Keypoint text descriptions

Segment Open

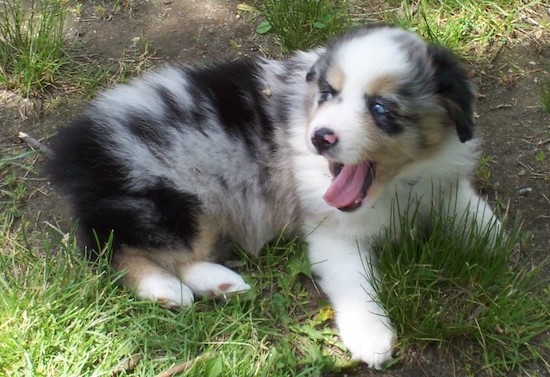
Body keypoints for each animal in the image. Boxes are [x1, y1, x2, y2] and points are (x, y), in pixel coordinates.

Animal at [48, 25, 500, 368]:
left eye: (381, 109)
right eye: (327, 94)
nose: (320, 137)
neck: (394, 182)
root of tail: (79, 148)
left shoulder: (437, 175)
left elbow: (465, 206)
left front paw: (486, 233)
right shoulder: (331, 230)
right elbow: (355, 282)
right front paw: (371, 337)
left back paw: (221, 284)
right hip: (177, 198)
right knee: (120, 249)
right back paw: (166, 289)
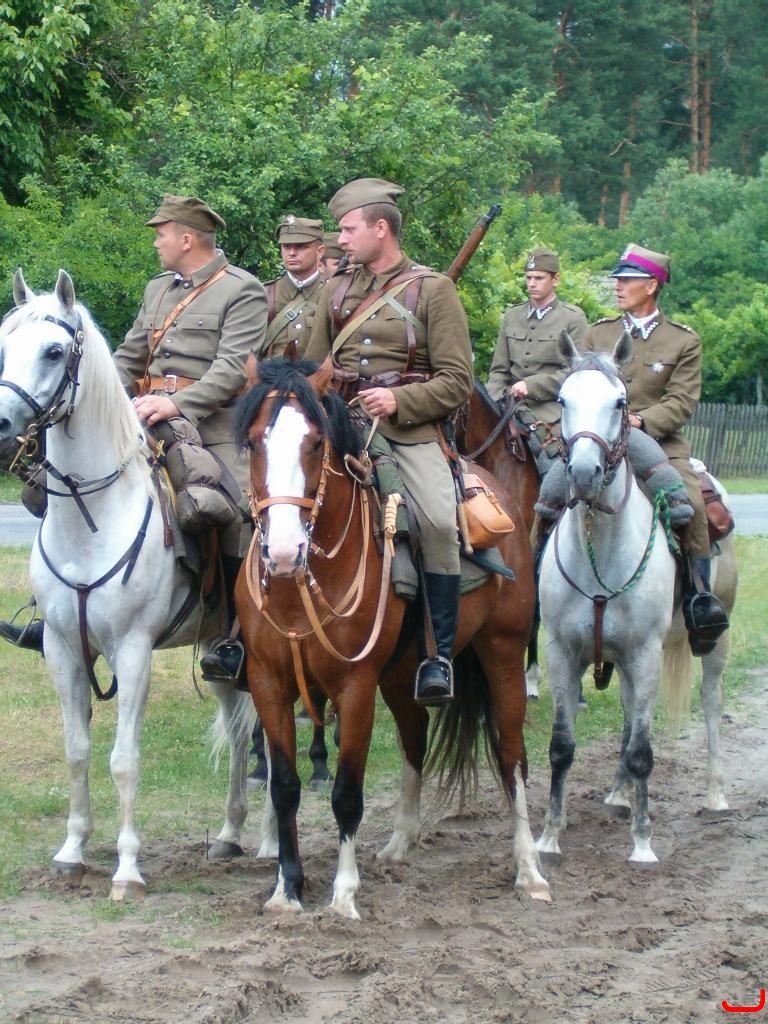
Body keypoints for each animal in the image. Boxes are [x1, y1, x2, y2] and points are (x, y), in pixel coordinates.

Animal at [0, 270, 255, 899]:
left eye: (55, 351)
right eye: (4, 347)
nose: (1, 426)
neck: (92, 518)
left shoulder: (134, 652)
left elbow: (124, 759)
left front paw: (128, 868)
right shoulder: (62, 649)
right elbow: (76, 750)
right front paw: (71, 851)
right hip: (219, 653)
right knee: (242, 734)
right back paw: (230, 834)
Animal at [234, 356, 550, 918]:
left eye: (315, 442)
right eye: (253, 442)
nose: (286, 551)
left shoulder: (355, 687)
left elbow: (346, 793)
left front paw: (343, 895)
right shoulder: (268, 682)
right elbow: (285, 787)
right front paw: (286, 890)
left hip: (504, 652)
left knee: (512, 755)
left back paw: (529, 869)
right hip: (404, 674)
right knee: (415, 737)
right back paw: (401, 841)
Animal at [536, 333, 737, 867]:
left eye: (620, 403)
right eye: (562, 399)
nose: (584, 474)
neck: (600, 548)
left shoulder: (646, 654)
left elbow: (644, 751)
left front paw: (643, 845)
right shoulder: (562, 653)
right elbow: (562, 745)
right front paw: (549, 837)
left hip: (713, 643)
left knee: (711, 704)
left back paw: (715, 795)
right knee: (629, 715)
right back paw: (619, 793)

Segment Closed

* _Work to complete_
Give back all entries exactly. No pictures belong in the copy.

* _Response_
Body keypoints for each animal in the image. Boxes are [x1, y1, x2, y2] and points are (x, y), in pixel coordinates.

Animal at [48, 25, 500, 368]:
left eye: (381, 109)
right eye: (327, 94)
nose: (320, 137)
neck: (394, 182)
root of tail: (79, 148)
left shoulder: (437, 175)
left elbow: (465, 206)
left front paw: (486, 233)
right shoulder: (331, 230)
right elbow: (355, 282)
right front paw: (371, 337)
left back paw: (221, 284)
right hip: (177, 198)
right knee: (120, 249)
right back paw: (166, 289)
Body keypoints for each animal in the image. Boxes are [x1, y1, x2, y2] and points are (x, y), in pixel coordinates.

Animal at [0, 270, 255, 899]:
left eye: (55, 351)
right eye: (4, 347)
nose: (1, 426)
neck: (92, 518)
left shoulder: (134, 652)
left elbow: (124, 759)
left front paw: (128, 868)
right shoulder: (62, 649)
right elbow: (76, 750)
right front paw: (71, 851)
right hip: (219, 653)
right knee: (242, 734)
right back paw: (230, 834)
Animal at [234, 356, 550, 918]:
left eye: (315, 442)
right eye: (253, 442)
nose: (286, 551)
left shoulder: (355, 687)
left elbow: (346, 793)
left front paw: (343, 895)
right shoulder: (268, 682)
right elbow: (285, 787)
right front paw: (286, 890)
left hip: (504, 652)
left knee: (512, 755)
left back paw: (529, 869)
right hip: (404, 674)
right knee: (415, 737)
right back paw: (401, 841)
Animal at [536, 333, 737, 867]:
left eye: (620, 403)
right eye: (562, 399)
nose: (584, 474)
neck: (600, 548)
left shoulder: (646, 654)
left elbow: (644, 751)
left front paw: (643, 845)
right shoulder: (562, 653)
right elbow: (562, 745)
right front paw: (549, 837)
left hip: (713, 643)
left knee: (711, 704)
left back paw: (715, 795)
right knee: (629, 715)
right back paw: (619, 793)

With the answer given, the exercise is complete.